Your task
Using the string "prod" as the key, pull each matching line out of the records below.

Source information
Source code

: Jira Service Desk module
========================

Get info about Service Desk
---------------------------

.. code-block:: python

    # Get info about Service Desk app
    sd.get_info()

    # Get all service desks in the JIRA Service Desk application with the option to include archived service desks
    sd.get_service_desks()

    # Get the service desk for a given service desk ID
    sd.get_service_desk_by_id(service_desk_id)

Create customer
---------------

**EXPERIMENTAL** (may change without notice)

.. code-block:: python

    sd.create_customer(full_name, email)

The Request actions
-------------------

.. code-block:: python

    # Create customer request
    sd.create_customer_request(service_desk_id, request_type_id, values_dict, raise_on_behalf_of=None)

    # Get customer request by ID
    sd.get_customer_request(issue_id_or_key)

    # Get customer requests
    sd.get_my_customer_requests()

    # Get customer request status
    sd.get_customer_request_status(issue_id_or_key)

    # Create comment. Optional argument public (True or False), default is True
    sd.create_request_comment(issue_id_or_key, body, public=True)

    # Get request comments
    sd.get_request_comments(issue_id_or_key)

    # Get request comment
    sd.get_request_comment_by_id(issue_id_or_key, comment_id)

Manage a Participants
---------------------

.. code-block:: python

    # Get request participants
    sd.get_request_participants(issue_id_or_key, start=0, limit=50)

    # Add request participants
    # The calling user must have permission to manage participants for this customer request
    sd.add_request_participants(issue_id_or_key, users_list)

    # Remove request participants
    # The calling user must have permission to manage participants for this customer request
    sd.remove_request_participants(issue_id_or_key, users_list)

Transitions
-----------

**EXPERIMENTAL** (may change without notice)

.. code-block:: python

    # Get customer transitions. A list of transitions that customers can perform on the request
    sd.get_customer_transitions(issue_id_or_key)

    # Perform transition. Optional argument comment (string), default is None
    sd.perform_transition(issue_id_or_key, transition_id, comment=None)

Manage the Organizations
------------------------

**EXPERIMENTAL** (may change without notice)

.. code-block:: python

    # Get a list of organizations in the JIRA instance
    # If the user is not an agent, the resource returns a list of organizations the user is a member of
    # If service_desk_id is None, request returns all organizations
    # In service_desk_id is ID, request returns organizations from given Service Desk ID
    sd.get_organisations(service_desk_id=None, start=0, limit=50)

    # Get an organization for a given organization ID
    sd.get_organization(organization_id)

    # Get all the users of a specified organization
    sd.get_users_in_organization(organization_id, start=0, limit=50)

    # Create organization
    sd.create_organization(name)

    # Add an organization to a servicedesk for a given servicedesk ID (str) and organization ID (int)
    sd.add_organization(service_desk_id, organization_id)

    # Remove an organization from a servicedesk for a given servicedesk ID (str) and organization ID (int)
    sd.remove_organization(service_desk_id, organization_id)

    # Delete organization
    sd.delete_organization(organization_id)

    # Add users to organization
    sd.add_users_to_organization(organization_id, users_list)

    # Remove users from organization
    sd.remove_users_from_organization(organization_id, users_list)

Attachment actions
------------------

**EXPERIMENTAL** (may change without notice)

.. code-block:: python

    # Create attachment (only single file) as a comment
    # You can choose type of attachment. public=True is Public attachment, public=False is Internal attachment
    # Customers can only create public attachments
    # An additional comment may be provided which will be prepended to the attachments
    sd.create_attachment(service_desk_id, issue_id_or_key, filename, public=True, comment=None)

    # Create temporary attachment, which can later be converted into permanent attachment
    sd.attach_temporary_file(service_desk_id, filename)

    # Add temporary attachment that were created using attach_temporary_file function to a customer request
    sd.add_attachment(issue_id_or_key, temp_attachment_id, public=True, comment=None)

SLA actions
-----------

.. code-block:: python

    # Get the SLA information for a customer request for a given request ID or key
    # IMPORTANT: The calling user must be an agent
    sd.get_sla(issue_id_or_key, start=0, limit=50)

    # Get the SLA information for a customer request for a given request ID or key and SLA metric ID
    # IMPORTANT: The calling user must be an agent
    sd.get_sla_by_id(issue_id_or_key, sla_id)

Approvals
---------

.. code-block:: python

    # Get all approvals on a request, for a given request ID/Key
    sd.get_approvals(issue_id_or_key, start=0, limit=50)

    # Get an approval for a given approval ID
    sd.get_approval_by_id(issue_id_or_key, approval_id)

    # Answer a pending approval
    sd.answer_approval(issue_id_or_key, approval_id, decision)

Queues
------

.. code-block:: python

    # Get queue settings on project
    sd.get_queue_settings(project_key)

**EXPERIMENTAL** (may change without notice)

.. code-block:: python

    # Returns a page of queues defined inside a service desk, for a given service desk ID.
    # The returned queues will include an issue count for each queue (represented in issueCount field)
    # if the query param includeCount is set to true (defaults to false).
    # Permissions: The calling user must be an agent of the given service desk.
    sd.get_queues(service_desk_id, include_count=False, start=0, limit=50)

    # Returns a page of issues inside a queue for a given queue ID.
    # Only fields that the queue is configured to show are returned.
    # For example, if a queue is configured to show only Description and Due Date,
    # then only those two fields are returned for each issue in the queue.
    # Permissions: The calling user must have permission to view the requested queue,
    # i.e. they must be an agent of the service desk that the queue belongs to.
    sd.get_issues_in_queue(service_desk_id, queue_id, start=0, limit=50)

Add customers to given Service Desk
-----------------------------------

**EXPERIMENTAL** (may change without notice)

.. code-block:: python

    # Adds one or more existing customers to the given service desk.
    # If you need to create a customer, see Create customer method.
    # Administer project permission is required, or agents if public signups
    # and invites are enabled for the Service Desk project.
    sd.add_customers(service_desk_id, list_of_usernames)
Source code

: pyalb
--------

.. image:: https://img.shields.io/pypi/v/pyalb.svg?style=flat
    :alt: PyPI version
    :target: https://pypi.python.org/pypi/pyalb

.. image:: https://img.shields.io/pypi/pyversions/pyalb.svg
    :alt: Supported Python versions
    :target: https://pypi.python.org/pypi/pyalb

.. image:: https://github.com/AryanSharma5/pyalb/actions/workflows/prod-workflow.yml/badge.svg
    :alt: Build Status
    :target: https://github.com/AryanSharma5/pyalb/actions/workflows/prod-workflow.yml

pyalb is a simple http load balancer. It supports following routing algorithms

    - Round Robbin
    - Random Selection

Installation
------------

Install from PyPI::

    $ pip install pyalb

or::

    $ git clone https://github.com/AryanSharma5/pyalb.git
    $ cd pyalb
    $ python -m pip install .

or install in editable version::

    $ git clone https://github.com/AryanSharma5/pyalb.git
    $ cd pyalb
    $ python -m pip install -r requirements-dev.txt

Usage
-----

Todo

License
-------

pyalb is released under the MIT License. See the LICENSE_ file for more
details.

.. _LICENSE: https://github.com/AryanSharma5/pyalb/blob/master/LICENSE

Your solution
.. image:: https://github.com/AryanSharma5/pyalb/actions/workflows/prod-workflow.yml/badge.svg
    :target: https://github.com/AryanSharma5/pyalb/actions/workflows/prod-workflow.yml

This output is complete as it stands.